Dolnośląski Urząd Marszałkowski zaostrza wymagania dla siłowni wiatrowych. To znacznie ogranicza możliwości rolników mieszkających na terenie Gminy Wiejskiej Lubin, którzy zainteresowani są inwestycją w postawienie wiatraków.
Zaostrzone warunki wobec inwestycji w elektrownie wiatrowe (m.in. odległości między farmami a kompleksami leśnymi czy budynkami) blokują możliwości instalowania farm wiatrowych na terenie gminy.
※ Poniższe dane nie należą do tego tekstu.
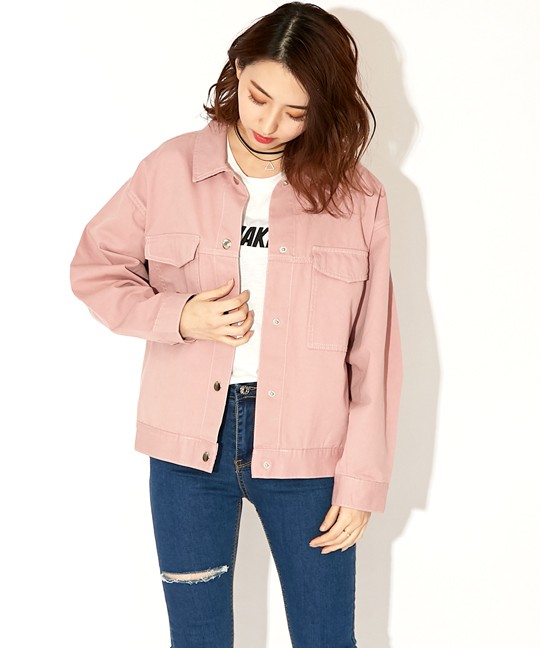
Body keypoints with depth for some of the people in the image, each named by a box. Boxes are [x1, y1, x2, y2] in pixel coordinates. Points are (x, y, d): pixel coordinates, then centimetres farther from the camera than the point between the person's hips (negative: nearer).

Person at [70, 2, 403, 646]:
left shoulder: (358, 196, -6)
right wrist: (178, 317, -12)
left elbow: (373, 351, -2)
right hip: (189, 447, 1)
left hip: (305, 451, 0)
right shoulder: (171, 169, -4)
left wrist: (362, 480, -2)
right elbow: (94, 268, 6)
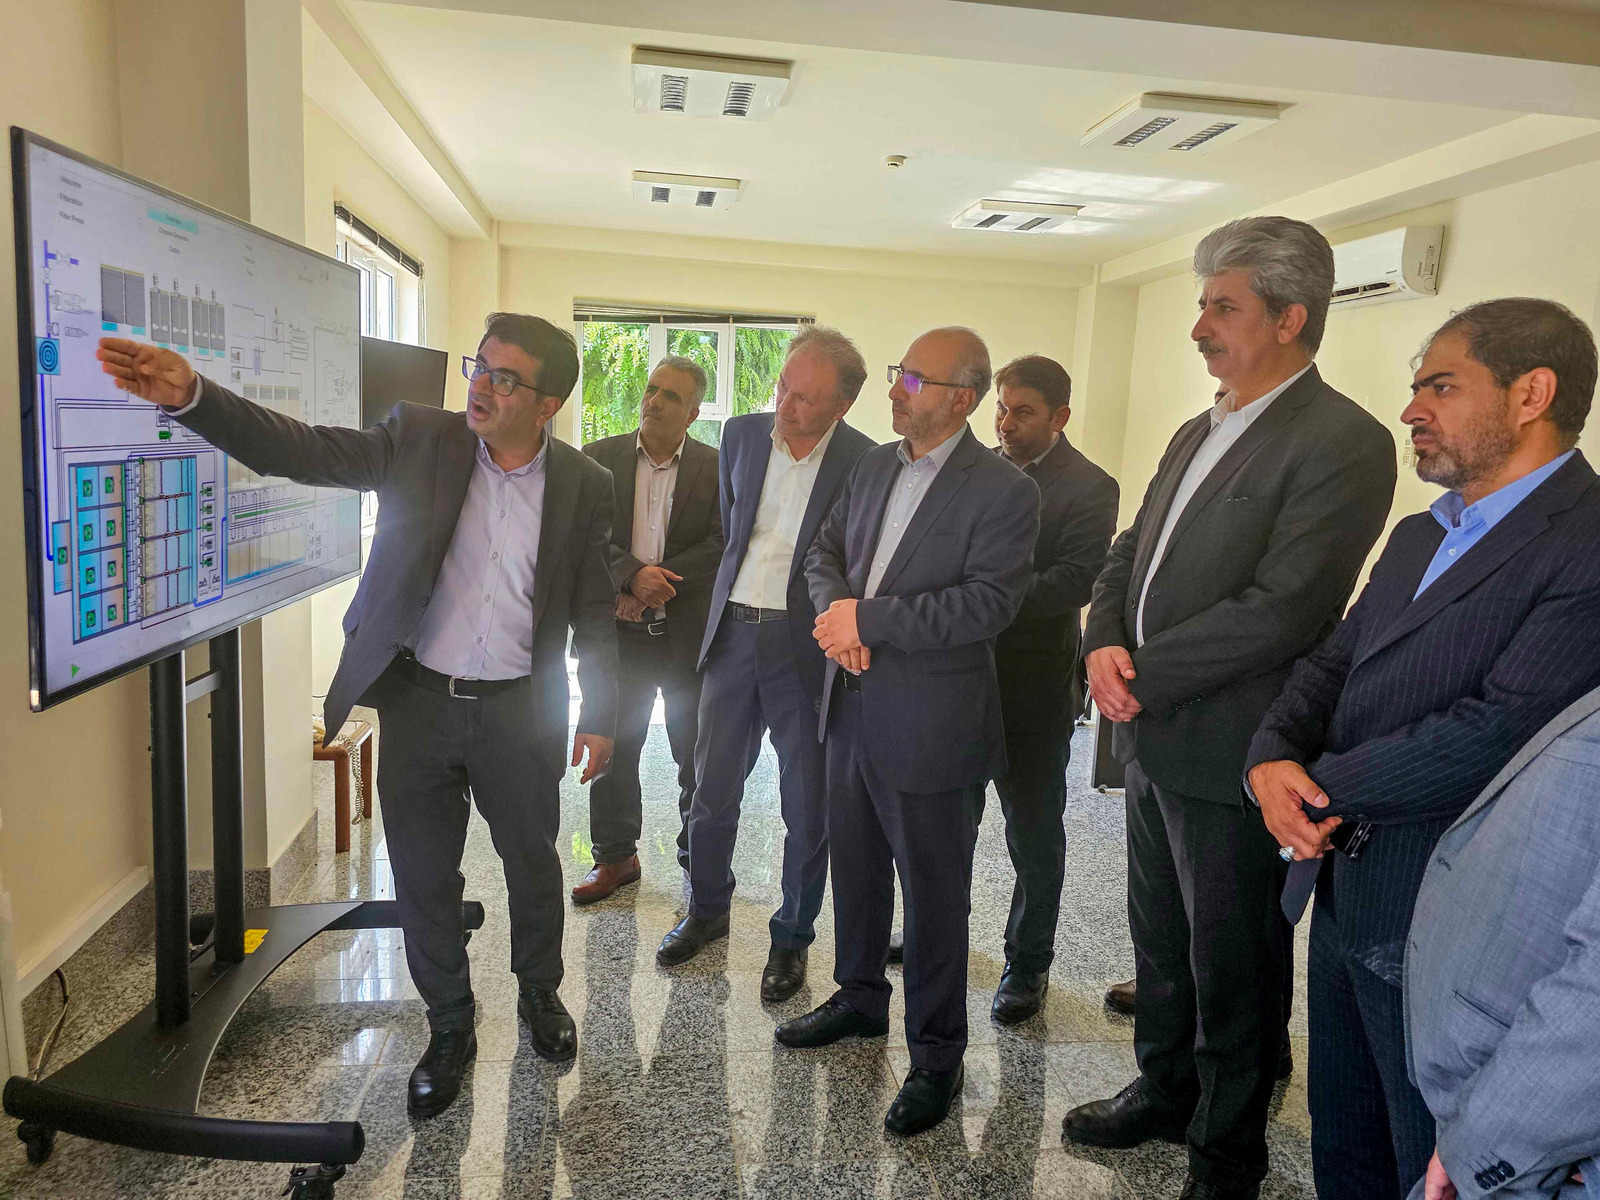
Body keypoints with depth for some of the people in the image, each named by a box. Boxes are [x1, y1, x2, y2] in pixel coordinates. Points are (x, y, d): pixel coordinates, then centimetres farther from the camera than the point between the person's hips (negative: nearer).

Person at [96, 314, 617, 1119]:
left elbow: (593, 610, 1)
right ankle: (449, 1029, 33)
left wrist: (599, 715, 0)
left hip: (519, 711, 0)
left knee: (533, 864, 15)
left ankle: (540, 994, 42)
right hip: (419, 700, 1)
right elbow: (299, 449, -13)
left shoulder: (583, 484, -4)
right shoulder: (419, 439, -4)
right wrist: (191, 395, -29)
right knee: (422, 877, 11)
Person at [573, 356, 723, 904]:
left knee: (698, 752, 8)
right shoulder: (600, 457, 5)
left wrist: (655, 585, -15)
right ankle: (615, 857, 27)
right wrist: (633, 573, -20)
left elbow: (721, 544, -7)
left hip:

Warunki umiejscowienia wiatraków zawarte są w studium przestrzennych uwarunkowań rozwoju energetyki wiatrowej w województwie dolnośląskim.
- Wynika z nich, że lokalizacje, które są tam proponowane uniemożliwią postawienie takich siłowni wiatrowych – mówi Irena Rogowska, wójt gminy Lubin.
Wójt Rogowska wystosowała pismo w tej sprawie zawierające uwagi do planu zagospodarowania przestrzennego.
Gmina jest żywo zainteresowana energią odnawialną pochodzącą z siłowni wiatrowych.
- Najbardziej rolnicy, którzy złożyli mnóstwo wniosków – mówi Irena Rogowska. - Tutaj jakość gleb jest bardzo niska i dochodowość żadna. Rolnicy chcąc poprawić sobie byt, złożyli wnioski, że są zainteresowani postawieniem siłowni wiatrowych na swoim gruncie.
Rolnicy mogliby zarobić na dzierżawie gruntu nawet ok. 30 tysięcy złotych rocznie od jednej siłowni. Wójt gminy Lubin obawia się, że powodem zaostrzonych warunków wobec rozwoju energetyki wiatrowej na terenie Dolnego Śląska są plany zabezpieczenia złoża węgla brunatnego w celu uruchomienia kopalni odkrywkowej węgla brunatnego.